* [Exercise requirements]:
1. Write out the passage in the income tax excerpt below from "As per provision of section 5" to "of development agreement.".
2. In the income tax excerpt below, what does Section 50D deem to be the full value of the consideration when that consideration cannot be determined?

* [Selected excerpt]:
________________________
As per provision of section 5 of Transfer of Property Act 1882, and also as per the above decisions, in my view in the above mentioned example, A will have to pay more tax on the difference in value
of stamp duty and consideration amount as per provision of section 43CA of the Income Tax Act,
1961 for the assessment year 2014 –
2015.
Development Agreements –
In
case of development agreement for an immovable property, Long Term Capital Gain may
arise as per section 2(47) of the Income Tax Act, 1961, if the land is capital assets, Section 43CA of the Income Tax Act, 1961 in case of development agreement at the time of possession does not apply.
We
must also look it to Section 50D of the Income Tax Act, 1961 which has come in to operation
w.e.f 01-04-2013
only in respect
of
taxability of development agreement.
Section 50D of
the Income
Tax
Act, 1961 –
“Where the consideration received or accruing as a result of the transfer of a capital asset by an
assessee is not ascertainable or cannot
be determined,
then, for the purpose of computing
income chargeable to tax as capital gains, the fair market value of the said asset on the date of transfer
shall be deemed to
be the full value of the consideration received or accruing as a
result of
such transfer.”
________________________
* [Data extract]:
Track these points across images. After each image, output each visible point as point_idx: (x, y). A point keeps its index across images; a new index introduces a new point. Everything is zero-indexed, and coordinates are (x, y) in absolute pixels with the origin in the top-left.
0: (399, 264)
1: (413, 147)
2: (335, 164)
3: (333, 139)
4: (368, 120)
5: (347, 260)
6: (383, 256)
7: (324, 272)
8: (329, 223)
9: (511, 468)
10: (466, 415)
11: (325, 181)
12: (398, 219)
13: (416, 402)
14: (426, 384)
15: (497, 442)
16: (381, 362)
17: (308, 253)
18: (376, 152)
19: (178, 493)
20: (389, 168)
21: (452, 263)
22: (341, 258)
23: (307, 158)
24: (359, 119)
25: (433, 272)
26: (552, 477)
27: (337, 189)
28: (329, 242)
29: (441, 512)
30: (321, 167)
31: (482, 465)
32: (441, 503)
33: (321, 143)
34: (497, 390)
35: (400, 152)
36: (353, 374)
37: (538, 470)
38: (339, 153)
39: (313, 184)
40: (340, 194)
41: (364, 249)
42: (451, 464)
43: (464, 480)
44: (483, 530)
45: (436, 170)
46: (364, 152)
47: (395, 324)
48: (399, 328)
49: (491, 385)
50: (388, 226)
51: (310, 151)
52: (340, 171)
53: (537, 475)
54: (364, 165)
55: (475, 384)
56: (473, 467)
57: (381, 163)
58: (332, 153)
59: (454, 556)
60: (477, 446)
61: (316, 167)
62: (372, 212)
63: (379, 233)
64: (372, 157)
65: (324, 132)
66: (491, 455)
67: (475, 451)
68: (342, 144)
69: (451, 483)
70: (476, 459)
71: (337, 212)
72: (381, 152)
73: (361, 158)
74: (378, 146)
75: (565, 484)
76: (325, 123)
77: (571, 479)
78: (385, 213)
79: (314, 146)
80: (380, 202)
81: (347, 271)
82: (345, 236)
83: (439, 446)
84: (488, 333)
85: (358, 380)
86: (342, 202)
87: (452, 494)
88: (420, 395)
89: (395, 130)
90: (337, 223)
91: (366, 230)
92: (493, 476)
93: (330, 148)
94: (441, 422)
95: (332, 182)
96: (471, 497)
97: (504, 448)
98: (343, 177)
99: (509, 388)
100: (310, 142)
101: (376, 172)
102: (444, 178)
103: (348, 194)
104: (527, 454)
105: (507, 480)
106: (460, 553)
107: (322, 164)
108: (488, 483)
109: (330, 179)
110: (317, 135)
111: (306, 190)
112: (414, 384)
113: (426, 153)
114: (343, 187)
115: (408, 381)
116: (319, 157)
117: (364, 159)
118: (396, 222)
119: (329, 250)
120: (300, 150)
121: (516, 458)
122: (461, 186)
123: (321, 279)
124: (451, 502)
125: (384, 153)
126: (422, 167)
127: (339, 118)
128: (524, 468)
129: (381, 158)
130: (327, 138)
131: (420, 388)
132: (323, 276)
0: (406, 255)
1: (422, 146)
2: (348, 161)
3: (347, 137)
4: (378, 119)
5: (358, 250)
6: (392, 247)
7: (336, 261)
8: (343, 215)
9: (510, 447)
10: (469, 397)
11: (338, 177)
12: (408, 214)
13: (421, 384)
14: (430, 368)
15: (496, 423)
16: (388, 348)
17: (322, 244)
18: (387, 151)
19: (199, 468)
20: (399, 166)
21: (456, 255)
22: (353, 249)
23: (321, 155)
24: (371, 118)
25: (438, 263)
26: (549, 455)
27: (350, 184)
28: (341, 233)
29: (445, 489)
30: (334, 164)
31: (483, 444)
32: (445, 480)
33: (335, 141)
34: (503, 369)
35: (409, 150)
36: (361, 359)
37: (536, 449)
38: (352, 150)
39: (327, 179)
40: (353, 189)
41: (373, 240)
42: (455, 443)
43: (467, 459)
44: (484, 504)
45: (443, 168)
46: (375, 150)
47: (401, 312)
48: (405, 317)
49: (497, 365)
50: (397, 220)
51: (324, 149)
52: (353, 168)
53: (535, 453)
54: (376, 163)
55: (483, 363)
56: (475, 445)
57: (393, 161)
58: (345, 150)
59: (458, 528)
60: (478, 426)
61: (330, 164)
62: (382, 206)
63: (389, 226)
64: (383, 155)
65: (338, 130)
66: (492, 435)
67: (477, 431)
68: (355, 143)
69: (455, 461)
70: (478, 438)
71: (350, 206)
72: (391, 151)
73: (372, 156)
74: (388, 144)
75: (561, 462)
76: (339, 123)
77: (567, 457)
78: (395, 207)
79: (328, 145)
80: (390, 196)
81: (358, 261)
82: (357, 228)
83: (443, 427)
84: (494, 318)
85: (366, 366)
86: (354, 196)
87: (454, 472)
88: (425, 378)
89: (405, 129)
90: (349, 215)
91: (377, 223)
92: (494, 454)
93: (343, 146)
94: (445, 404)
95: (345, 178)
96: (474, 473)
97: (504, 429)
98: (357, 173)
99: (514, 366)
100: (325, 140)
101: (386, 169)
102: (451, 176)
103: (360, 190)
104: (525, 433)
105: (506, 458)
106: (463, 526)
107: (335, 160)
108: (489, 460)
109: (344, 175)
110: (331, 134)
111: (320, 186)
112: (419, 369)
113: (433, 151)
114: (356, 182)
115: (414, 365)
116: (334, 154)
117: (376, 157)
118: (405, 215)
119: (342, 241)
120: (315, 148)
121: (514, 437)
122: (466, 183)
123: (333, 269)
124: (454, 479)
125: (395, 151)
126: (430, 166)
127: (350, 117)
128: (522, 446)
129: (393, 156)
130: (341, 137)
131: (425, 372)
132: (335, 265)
________________________
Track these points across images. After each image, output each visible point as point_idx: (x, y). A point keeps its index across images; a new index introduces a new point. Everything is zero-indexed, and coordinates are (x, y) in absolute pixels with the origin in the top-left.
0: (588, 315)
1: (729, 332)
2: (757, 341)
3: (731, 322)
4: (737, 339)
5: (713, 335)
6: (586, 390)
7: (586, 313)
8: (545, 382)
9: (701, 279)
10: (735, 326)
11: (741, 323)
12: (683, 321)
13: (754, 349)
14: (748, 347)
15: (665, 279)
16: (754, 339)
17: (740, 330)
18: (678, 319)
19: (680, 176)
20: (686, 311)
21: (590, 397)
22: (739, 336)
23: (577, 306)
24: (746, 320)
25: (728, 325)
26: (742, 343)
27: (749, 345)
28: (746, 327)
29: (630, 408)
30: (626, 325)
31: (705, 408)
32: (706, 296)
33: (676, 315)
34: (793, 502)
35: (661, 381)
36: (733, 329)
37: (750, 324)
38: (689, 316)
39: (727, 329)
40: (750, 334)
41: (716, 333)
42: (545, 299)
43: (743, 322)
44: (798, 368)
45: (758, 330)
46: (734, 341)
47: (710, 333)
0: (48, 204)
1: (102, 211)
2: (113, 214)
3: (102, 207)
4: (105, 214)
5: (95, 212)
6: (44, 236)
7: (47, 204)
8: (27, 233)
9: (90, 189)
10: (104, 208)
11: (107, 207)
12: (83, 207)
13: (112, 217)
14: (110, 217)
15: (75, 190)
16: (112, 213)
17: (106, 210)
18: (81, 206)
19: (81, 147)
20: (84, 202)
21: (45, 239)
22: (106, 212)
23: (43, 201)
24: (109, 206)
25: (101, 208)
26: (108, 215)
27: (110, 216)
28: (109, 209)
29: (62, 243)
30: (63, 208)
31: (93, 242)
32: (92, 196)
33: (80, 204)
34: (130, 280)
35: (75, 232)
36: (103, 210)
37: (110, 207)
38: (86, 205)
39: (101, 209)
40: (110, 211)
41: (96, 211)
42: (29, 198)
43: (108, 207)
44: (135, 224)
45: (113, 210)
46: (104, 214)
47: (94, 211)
________________________
* [Solutions]:
1.
As per provision of section 5 of Transfer of Property Act 1882, and also as per the above decisions, in my view in the above mentioned example, A will have to pay more tax on the difference in value
of stamp duty and consideration amount as per provision of section 43CA of the Income Tax Act,
1961 for the assessment year 2014 –
2015.
Development Agreements –
In
case of development agreement for an immovable property, Long Term Capital Gain may
arise as per section 2(47) of the Income Tax Act, 1961, if the land is capital assets, Section 43CA of the Income Tax Act, 1961 in case of development agreement at the time of possession does not apply.
We
must also look it to Section 50D of the Income Tax Act, 1961 which has come in to operation
w.e.f 01-04-2013
only in respect
of
taxability of development agreement.

2. The fair market value of the asset on the date of transfer.